Los fondos provienen del Plan de Recuperación, Transformación y Resiliencia y se espera que impulsen hasta 510.000 actuaciones antes de junio de 2026. La condición esencial para acceder a estas subvenciones es que la obra logre una reducción del 30% en el consumo de energía no renovable o una disminución del 7% en la demanda de calefacción y refrigeración.
Esto significa que una simple reforma estética no será suficiente; debe ir acompañada de mejoras en el aislamiento, sustitución de ventanas o renovación de instalaciones energéticas. Además, es imprescindible la certificación de un técnico que avale la eficiencia energética antes y después de la intervención.
La cuantía de la ayuda varía según el nivel de ahorro energético conseguido, pudiendo llegar hasta los 21.400 euros por vivienda en los casos de mayor impacto. Las actuaciones que logren un ahorro del 30% pueden recibir entre el 40% y el 80% del coste, mientras que las rehabilitaciones integrales con más del 60% de ahorro optan al máximo. Un beneficio adicional es que estas ayudas no tributan en el IRPF.

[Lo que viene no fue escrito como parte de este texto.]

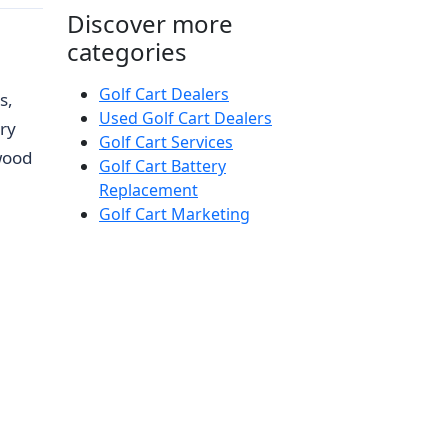
Discover more
categories
Golf Cart Dealers
s,
Used Golf Cart Dealers
ry
Golf Cart Services
wood
Golf Cart Battery
Replacement
Golf Cart Marketing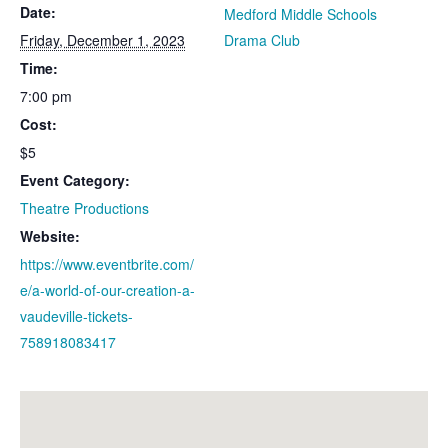
Date:
Medford Middle Schools
Friday, December 1, 2023
Drama Club
Time:
7:00 pm
Cost:
$5
Event Category:
Theatre Productions
Website:
https://www.eventbrite.com/
e/a-world-of-our-creation-a-
vaudeville-tickets-
758918083417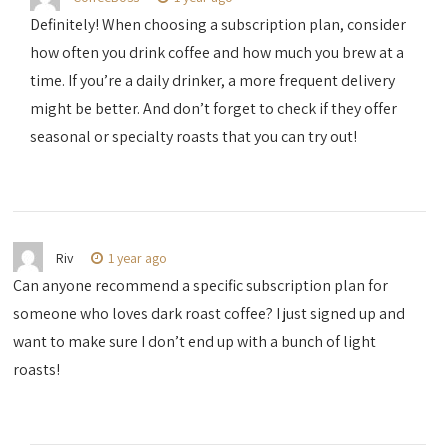
Definitely! When choosing a subscription plan, consider
how often you drink coffee and how much you brew at a
time. If you’re a daily drinker, a more frequent delivery
might be better. And don’t forget to check if they offer
seasonal or specialty roasts that you can try out!
Riv
1 year ago
Can anyone recommend a specific subscription plan for
someone who loves dark roast coffee? I just signed up and
want to make sure I don’t end up with a bunch of light
roasts!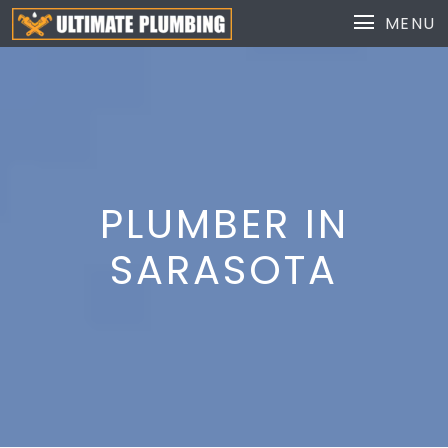
MENU
PLUMBER IN
SARASOTA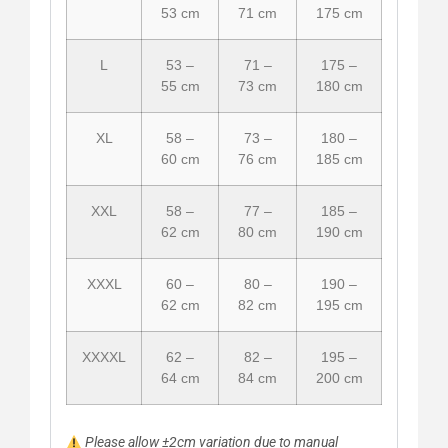
53 cm
71 cm
175 cm
L
53 –
71 –
175 –
55 cm
73 cm
180 cm
XL
58 –
73 –
180 –
60 cm
76 cm
185 cm
XXL
58 –
77 –
185 –
62 cm
80 cm
190 cm
XXXL
60 –
80 –
190 –
62 cm
82 cm
195 cm
XXXXL
62 –
82 –
195 –
64 cm
84 cm
200 cm
Please allow ±2cm variation due to manual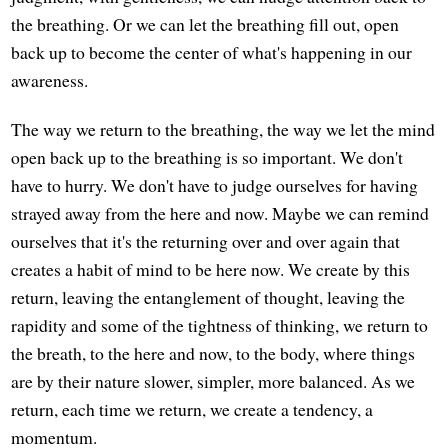
the breathing. Or we can let the breathing fill out, open
back up to become the center of what's happening in our
awareness.
The way we return to the breathing, the way we let the mind
open back up to the breathing is so important. We don't
have to hurry. We don't have to judge ourselves for having
strayed away from the here and now. Maybe we can remind
ourselves that it's the returning over and over again that
creates a habit of mind to be here now. We create by this
return, leaving the entanglement of thought, leaving the
rapidity and some of the tightness of thinking, we return to
the breath, to the here and now, to the body, where things
are by their nature slower, simpler, more balanced. As we
return, each time we return, we create a tendency, a
momentum.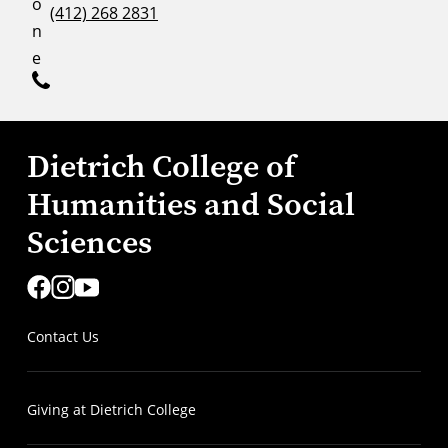
o
(412) 268 2831
n
e
Dietrich College of
Humanities and Social
Sciences
Contact Us
Giving at Dietrich College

La gestión de estas subvenciones se realiza a través de las comunidades autónomas y ayuntamientos, que publican sus propias convocatorias. Se recomienda presentar la documentación con celeridad, ya que el sistema opera por orden de solicitud hasta agotar los fondos. Asimismo, el Gobierno ha habilitado líneas de financiación a través del ICO para facilitar créditos que cubran la parte no subvencionada de las obras.
El programa cuenta con un presupuesto de 3.420 millones de euros y aspira a rehabilitar 300.000 viviendas al año para 2030, mejorando significativamente la eficiencia energética del parque inmobiliario español.